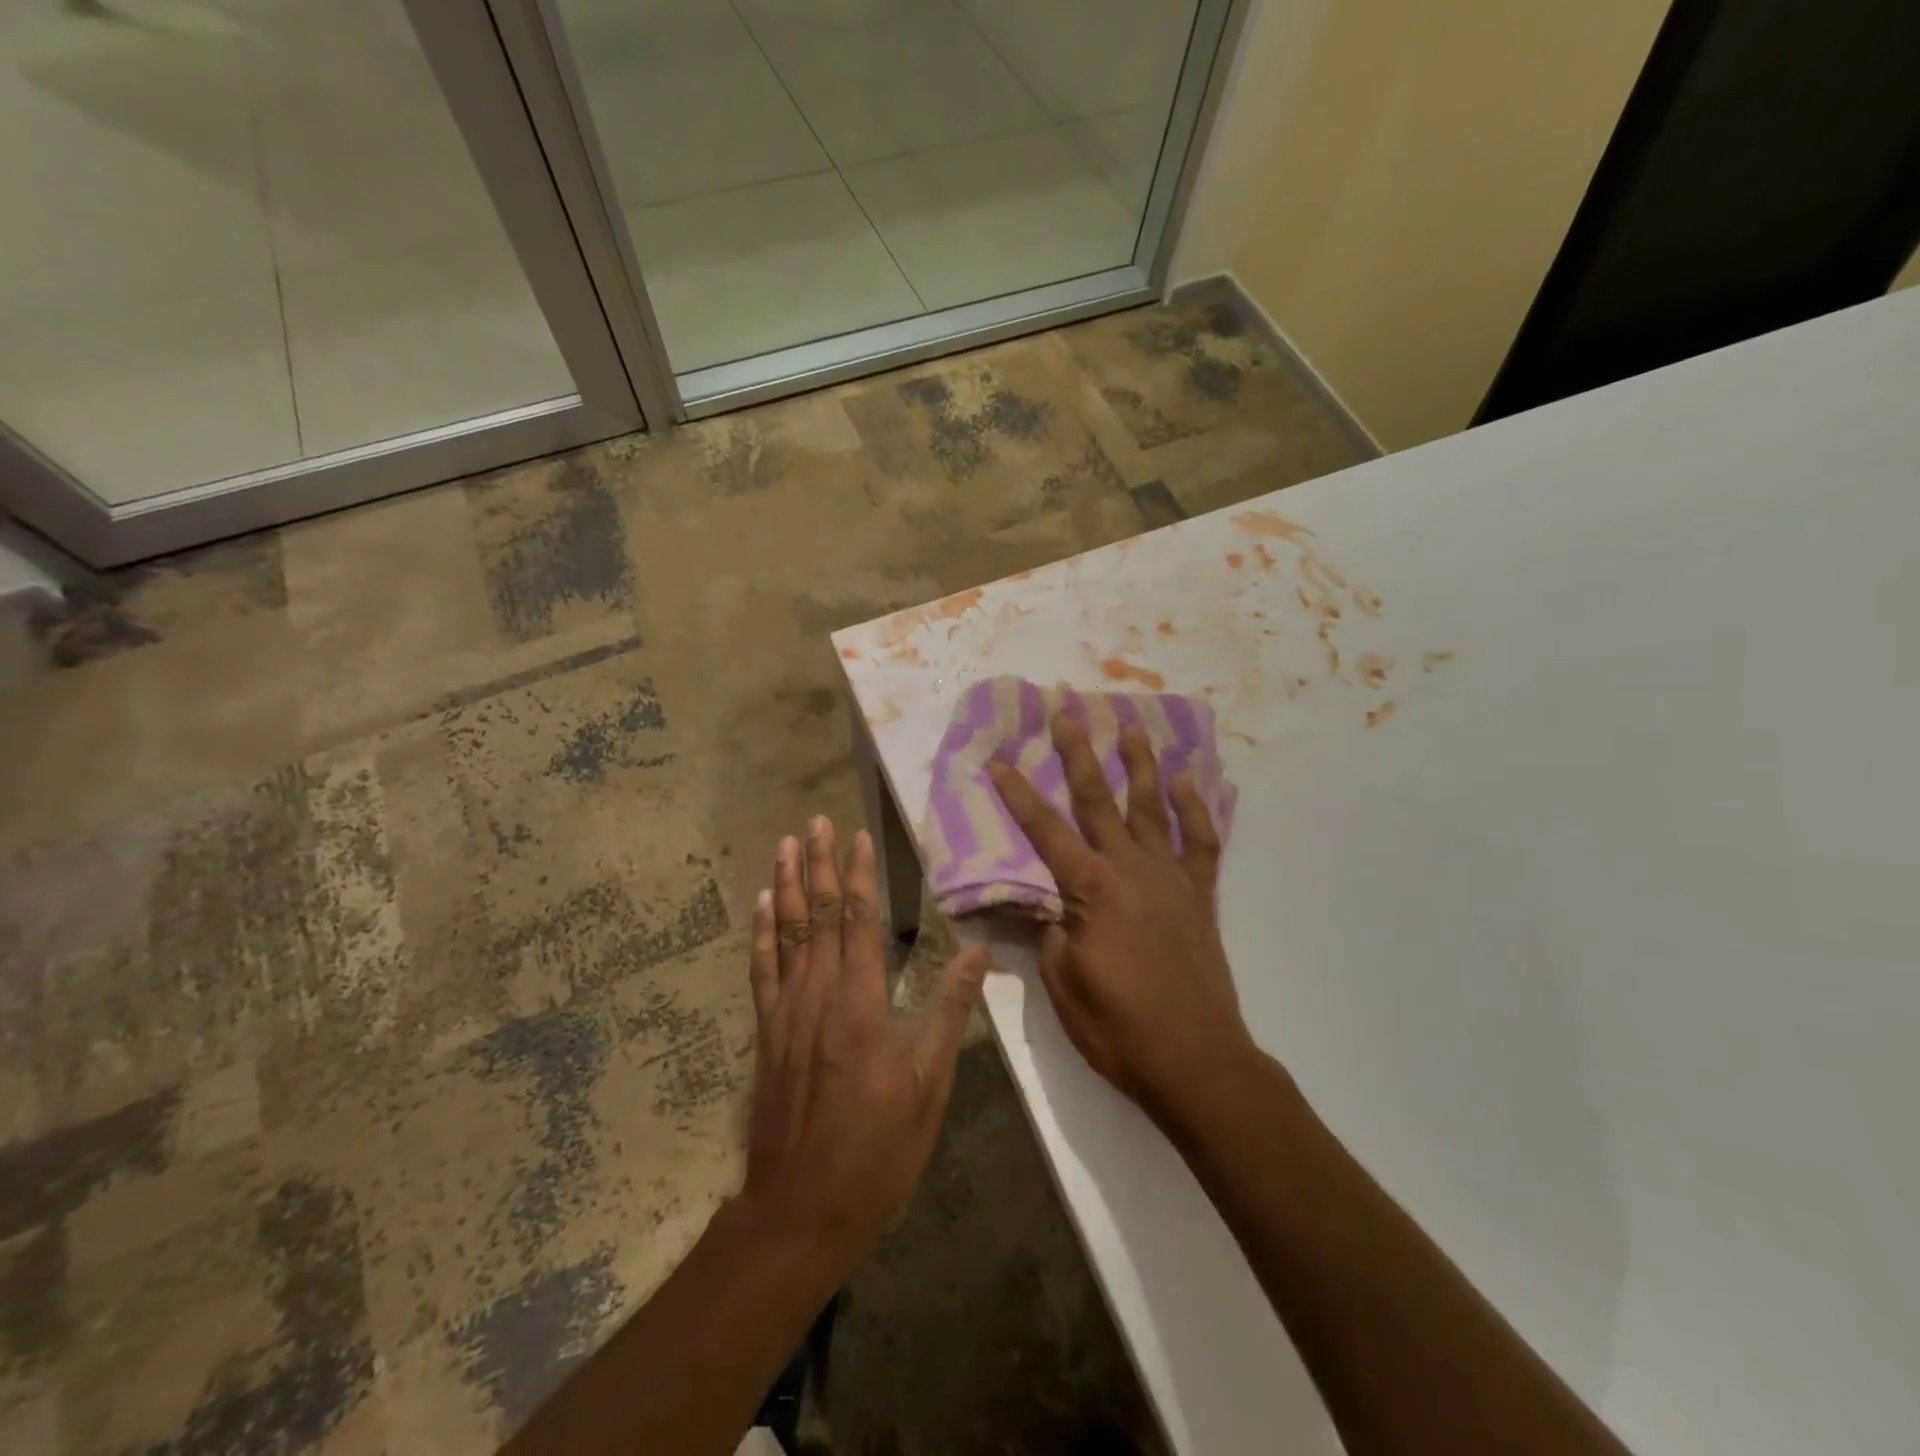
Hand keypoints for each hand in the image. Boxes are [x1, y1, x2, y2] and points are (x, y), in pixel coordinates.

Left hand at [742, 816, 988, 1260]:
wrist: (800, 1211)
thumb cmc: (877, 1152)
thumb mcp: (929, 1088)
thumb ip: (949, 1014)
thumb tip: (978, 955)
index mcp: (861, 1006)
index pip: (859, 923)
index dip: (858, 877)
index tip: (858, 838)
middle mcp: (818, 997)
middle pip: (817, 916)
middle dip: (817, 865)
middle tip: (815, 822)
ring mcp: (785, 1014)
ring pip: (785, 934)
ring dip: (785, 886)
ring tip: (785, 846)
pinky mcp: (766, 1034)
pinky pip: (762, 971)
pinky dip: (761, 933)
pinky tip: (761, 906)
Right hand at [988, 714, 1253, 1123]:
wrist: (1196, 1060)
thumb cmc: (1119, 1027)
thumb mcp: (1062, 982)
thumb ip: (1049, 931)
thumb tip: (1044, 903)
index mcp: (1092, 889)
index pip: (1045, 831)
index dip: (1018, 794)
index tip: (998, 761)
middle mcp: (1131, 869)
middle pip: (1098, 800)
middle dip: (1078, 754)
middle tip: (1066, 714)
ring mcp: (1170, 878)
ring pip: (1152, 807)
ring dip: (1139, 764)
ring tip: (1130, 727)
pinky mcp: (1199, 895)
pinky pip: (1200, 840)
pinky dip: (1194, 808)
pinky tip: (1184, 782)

_ _ _

PROBLEM DESCRIPTION
Above are the entries. Copy exactly the part that opens with the line containing "thumb cmc: (877, 1152)" and closes with the line containing "pinky tip: (761, 906)", and no more.

EXERCISE RESPONSE
thumb cmc: (877, 1152)
thumb mcp: (929, 1088)
thumb ip: (949, 1014)
thumb tip: (978, 955)
index mcp: (861, 1006)
index pip: (859, 923)
index dip: (858, 877)
index tip: (858, 838)
middle mcp: (818, 997)
middle pip: (817, 916)
middle dip: (817, 865)
middle tip: (815, 822)
ring mcp: (785, 1014)
ring pip: (785, 934)
ring dip: (785, 886)
ring tip: (785, 846)
pinky mcp: (766, 1034)
pinky pip: (762, 971)
pinky dip: (761, 933)
pinky tip: (761, 906)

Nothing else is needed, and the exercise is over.